:: TASK DIRECTIONS ::
Repeat word for word, please, only the lines from the one that includes "middle dip: (412, 584)" through the final line of the data.

Collected data:
---+---
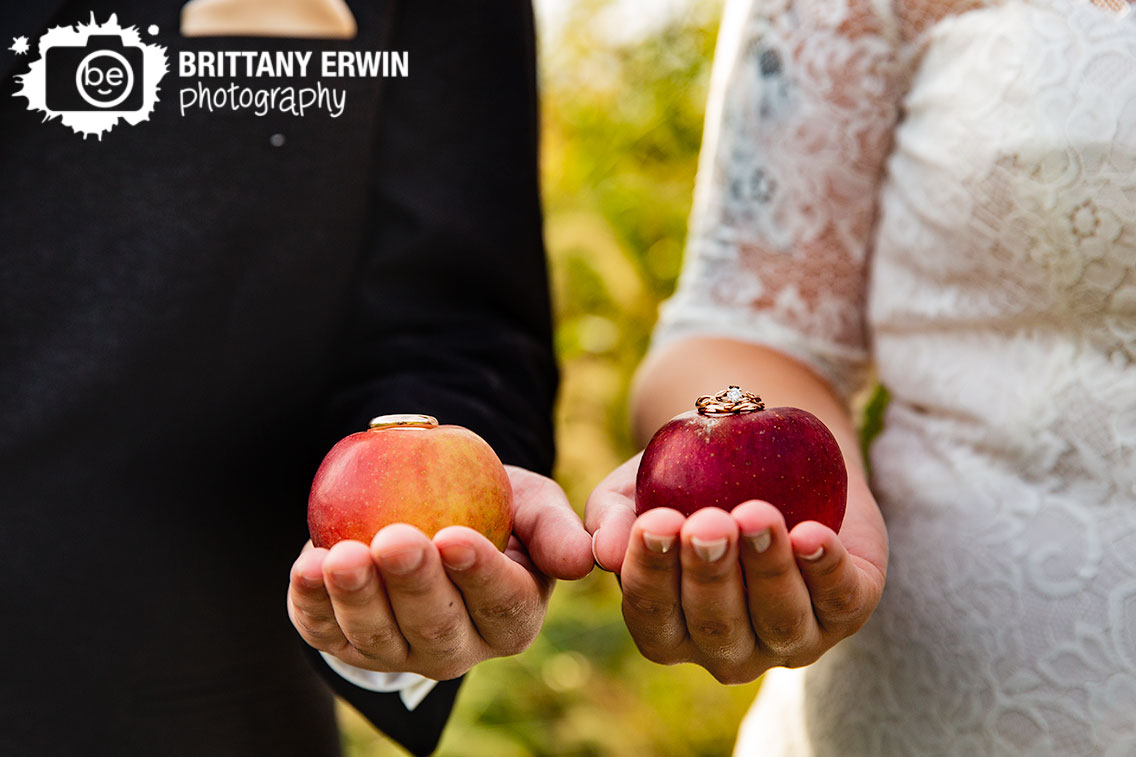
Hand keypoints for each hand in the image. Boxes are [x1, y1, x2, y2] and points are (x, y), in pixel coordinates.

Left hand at [288, 466, 592, 679]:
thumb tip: (583, 559)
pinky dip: (311, 604)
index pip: (500, 604)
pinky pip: (325, 632)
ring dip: (356, 598)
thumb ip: (554, 527)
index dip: (478, 574)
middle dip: (412, 584)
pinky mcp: (349, 643)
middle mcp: (459, 648)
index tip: (455, 536)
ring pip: (378, 638)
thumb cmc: (493, 506)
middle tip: (395, 539)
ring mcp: (400, 652)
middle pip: (436, 627)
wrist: (431, 509)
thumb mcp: (531, 503)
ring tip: (341, 555)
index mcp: (511, 618)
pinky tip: (306, 567)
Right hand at [586, 454, 886, 683]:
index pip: (652, 615)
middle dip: (712, 573)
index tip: (656, 523)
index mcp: (668, 629)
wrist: (766, 454)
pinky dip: (827, 569)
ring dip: (768, 570)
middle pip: (717, 625)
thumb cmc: (686, 480)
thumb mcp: (637, 489)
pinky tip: (812, 534)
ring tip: (756, 514)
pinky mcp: (846, 611)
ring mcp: (790, 638)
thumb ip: (612, 516)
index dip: (651, 573)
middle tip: (709, 522)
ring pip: (780, 620)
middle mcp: (727, 648)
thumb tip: (604, 550)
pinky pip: (840, 600)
---+---
:: ANSWER TO THIS PROBLEM ::
middle dip: (412, 584)
pinky mcp: (349, 643)
middle mcp: (459, 648)
index tip: (455, 536)
ring pip: (378, 638)
thumb cmc: (493, 506)
middle tip: (395, 539)
ring mcp: (400, 652)
middle pip: (436, 627)
wrist: (431, 509)
thumb mcp: (531, 503)
ring tip: (341, 555)
index mcp: (511, 618)
pinky tip: (306, 567)
Right hand at [586, 454, 886, 683]:
index pip: (652, 615)
middle dip: (712, 573)
index tip: (656, 523)
index mcp: (668, 629)
wrist: (766, 454)
pinky dip: (827, 569)
ring dip: (768, 570)
middle pip: (717, 625)
thumb cmc: (686, 480)
thumb mcp: (637, 489)
pinky tip: (812, 534)
ring tip: (756, 514)
pinky mcp: (846, 611)
ring mcp: (790, 638)
thumb ip: (612, 516)
index dip: (651, 573)
middle tip: (709, 522)
ring pip: (780, 620)
middle mcp: (727, 648)
thumb tip: (604, 550)
pinky pip: (840, 600)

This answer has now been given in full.